Methods for culturing mammalian cells in a biologically relevant context are increasingly needed to study cell and tissue physiology, expand and differentiate progenitor cells, and to grow replacement tissues for regenerative medicine.  Two-dimensional culture has been the paradigm for in vitro cell culture; however, evidence and intuition suggest that cells behave differently when they are isolated from the complex architecture of their native tissues and constrained to petri dishes or material surfaces with unnaturally high stiffness, polarity, and surface to volume ratio.  As a result, biologists are often faced with the need for a more physiologically relevant 3D culture environment, and many researchers are realizing the advantages of hydrogels as a means of creating custom 3D microenvironments with highly controlled chemical, biological and physical cues.  Further, the native ECM is far from static, so ECM mimics must also be dynamic to direct complex cellular behavior, the so called fourth-dimension.  In general, there is an un-met need for materials that allow user-defined control over the spatio-temporal presentation of important signals, such as integrin-binding ligands, growth factor release, and biomechanical signals.  Developing such hydrogel mimics of the ECM for 4D cell culture is an archetypal engineering problem, requiring control of numerous properties on multiple time and length scales important for cellular functions.  New materials systems have the potential to significantly improve our understanding of how cells receive information from their microenvironment and the role that these dynamic processes may play in controlling the stem cell niche to cancer metastasis.  This talk will illustrate our recent efforts to advance hydrogel chemistries for 4D cell culture and regenerative biology, and how we dynamically control biochemical and biophysical properties through orthogonal, photochemical click reaction mechanisms.

About the Speaker

Kristi S. Anseth is the Tisone Distinguished Professor of Chemical and Biological Engineering and Head of Academic Leadership of the BioFrontiers Institute at the University of Colorado at Boulder, USA.  Her research interests lie at the interface between biology and engineering where she designs new biomaterials for applications in drug delivery and regenerative medicine.  Dr.

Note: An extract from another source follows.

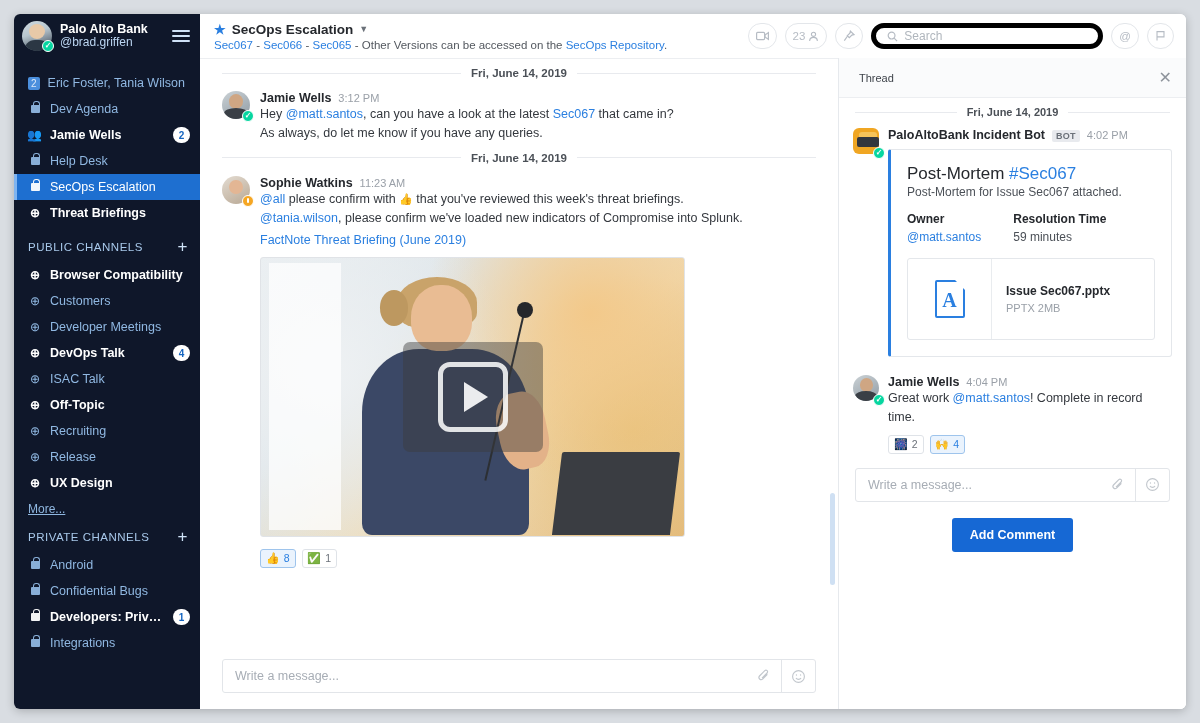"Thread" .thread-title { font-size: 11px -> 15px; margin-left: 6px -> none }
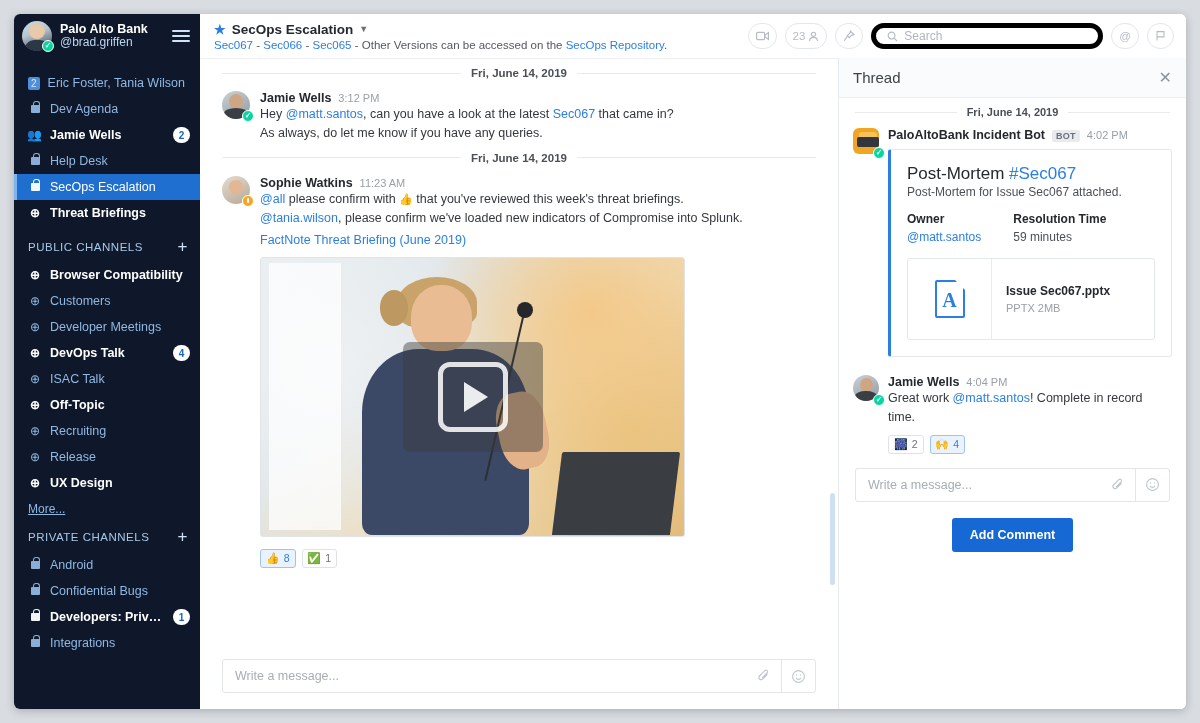"Post-Mortem #Sec067" .card-title { font-size: 17px -> 14px; font-weight: normal -> bold }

Anseth is an elected member of the US National Academy of Engineering, the National Academy of Medicine, the National Academy of Sciences, the National Academy of Inventors, and most recently the American Academy of the Arts and Sciences.  She is also a Fellow of the American Association for the Advancement of Science, American Institute for Medical and Biological Engineering, Society for Biomaterials, American Institute of Chemical Engineers, and Materials Research Society.  Dr. Anseth currently serves on the Board of Directors of the American Institute of Chemical Engineers, Board of Trustees for the Gordon Research Conferences, on the Scientific Advisory Board of the Allen Institute.   She is also an editor for Biomacromolecules and Progress in Materials Science.